Page extract:
The Arm Instruction Emulator (ArmIE) is a tool that converts instructions not supported on hardware to native Armv8-A instructions, such as those from the Scalable Vector Extension (SVE) instruction set. ArmIE enables developers to run and test SVE binaries on existing Armv8-A hardware, without resorting to simulators with high overheads.This approach trades off performance accuracy (e.g., ArmIE does not provide any timing information) for faster application execution time. This allows for larger, more realistic applications to be run, coupled with dynamic binary instrumentation.

Source material:
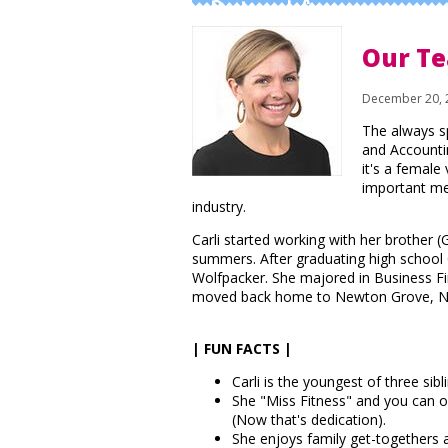
Business Info
Our Te
December 20, 
The always s
and Accountin
it's a female 
important me
industry.
Carli started working with her brother (
summers. After graduating high school 
Wolfpacker. She majored in Business F
moved back home to Newton Grove, NC 
| FUN FACTS |
Carli is the youngest of three sibl
She "Miss Fitness" and you can of
(Now that's dedication).
She enjoys family get-togethers a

Written task: Continue the passage on the Arm Instruction Emulator from its last sentence. The records are separate material, unrelated to the text.

Exercise result:
Dynamic binary instrumentation support is provided through DynamoRIO integration, extending ArmIE capabilities beyond simple emulation. Instrumentation enables the collection of dynamic characteristics and metrics from the executing application, such as memory traces and instruction counts, allowing a deeper and more insightful analysis. Given the wide range of potential instrumentation which can be used and the metrics that can be gathered with ArmIE and DynamoRIO, we have added the ability to instrument emulated instructions to the DynamoRIO API, allowing developers to build their own DynamoRIO clients with access to emulated instructions, when required. To help understand how the emulated instruction instrumentation functions of the API work, we provide four example instrumentation clients and their respective source codes, with emulation support. These clients are based on existing DynamoRIO ones and are as following:
The structure adopted by ArmIE can be seen in the following diagram. Conceptually, ArmIE consists of an emulation client (currently for SVE) and optional instrumentation clients (e.g., instruction count), which communicate between each other using the emulator API. Additional information on the clients, how ArmIE works and how to set it up can be seen in the documentation provided with the tool and in the ArmIE website.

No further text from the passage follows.